Sinta stood back. "I'm supposed to feel sorry for you?" Her black eyes glittered. "Grieving for a mother you didn't know?" She planted herself close to Aimee. "My sympathy market is closed. I had a mother born in Treblinka. As far as I'm concerned, mentally she never left. Couldn't leave the past. Kept scratching for lice and begging for food even on the kibbutz in 1973…" She stopped as Abraham came in.
He glared at Sinta.
"That's enough." He picked up the coat and handed it to Aimee. "Maman hadn't worn it in years. Take it."
"Thank you, Monsieur Stein," she said. She picked some piled Hebrew newspapers from the corner and wrapped the coat in them.
Down the hallway, she heard Sinta's raised voice, which she knew was meant to be heard. "She doesn't look like a detective…why did you take that shiksa's side, Abraham?"

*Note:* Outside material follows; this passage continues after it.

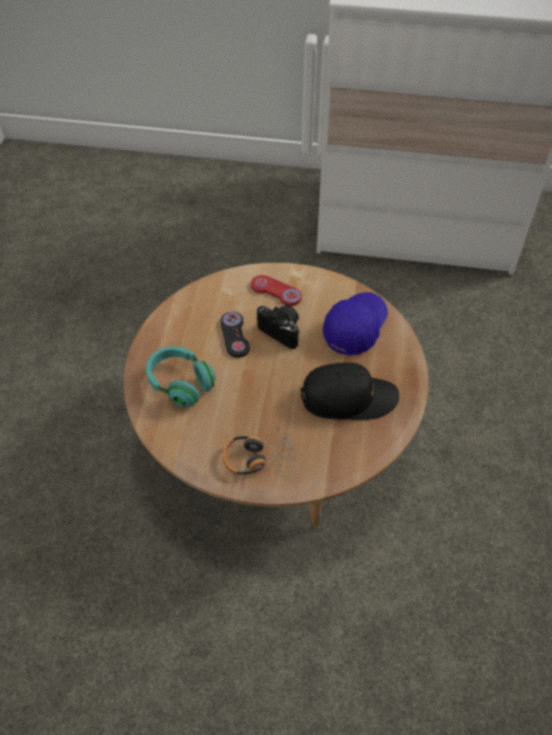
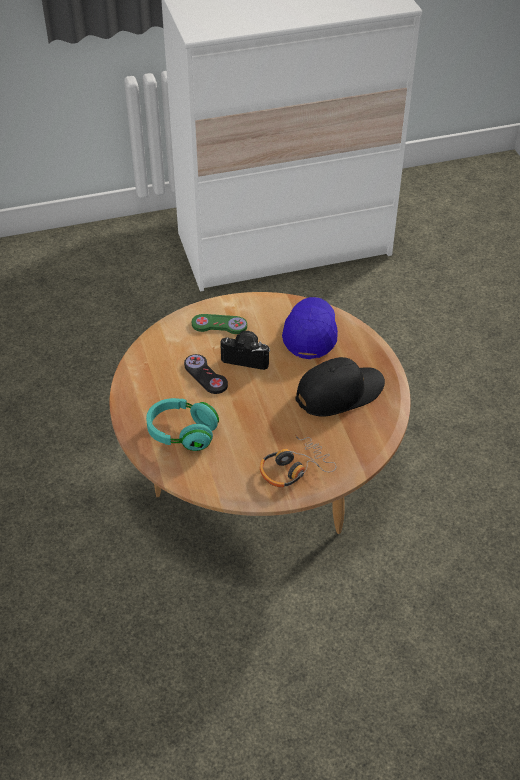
camera: 25 degrees left, 5 degrees down
(276, 291) = (219, 325): red game controller -> green game controller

Sinta's words in her ears, Aimee retraced her steps down the stairs. Out in the courtyard, garbage bins blocked the light well. She pushed them to the side, trying to ignore the rotten vegetable smell. Inside the circular space, a patch of weak light shone. Lili's boarded-up window had looked right down to where she stood.
Mentally, she filed away Rachel's comment about the bloody footsteps to check out later. Right now, it was time to pay Les Blancs Nationaux a visit.
Thursday Evening
"TOTAL SHUTDOWN," MINISTER CAZAUX said under his breath. "The left Confederation Francaise du Travail, the trade unions, promise stoppages across the board if the trade treaty passes." He shrugged. "On the other hand, the rightists lead the popular vote."
Hartmuth had learned techniques for controlling his stutter; clenching his fists was one of them. He was using it now.
"A work shutdown is a socialist tradition here," Hartmuth said, keeping his hands in his pockets. He knew who wielded real power. Parliament belonged to the right, not the CFDT. "It's purely a statement, and then it's over."
"This is true," Cazaux nodded. "But there will be lots of unpleasantness first."
They stood under the chandeliers in the partially refurbished eighteenth-century Salle des Fêtes in the Élysee Palace. In the reception line, Hartmuth had noticed uneasily how Cazaux assessed him with laserlike intensity. He could all but hear the gears shift in Cazaux's brain amid the clink of cutlery and low buzz of conversation. Like an astute diplomat. Like Hartmuth himself.
Tall windows overlooked the Élysee's neglected back garden. Ahead in the Salon des Ambassadeurs, which was closed for renovations, the ornate ceiling sagged alarmingly. He had been surprised to see the palace, a national symbol, in such disrepair. In Germany, it wouldn't be allowed. But he'd never understood the French and doubted he'd understand them any better now.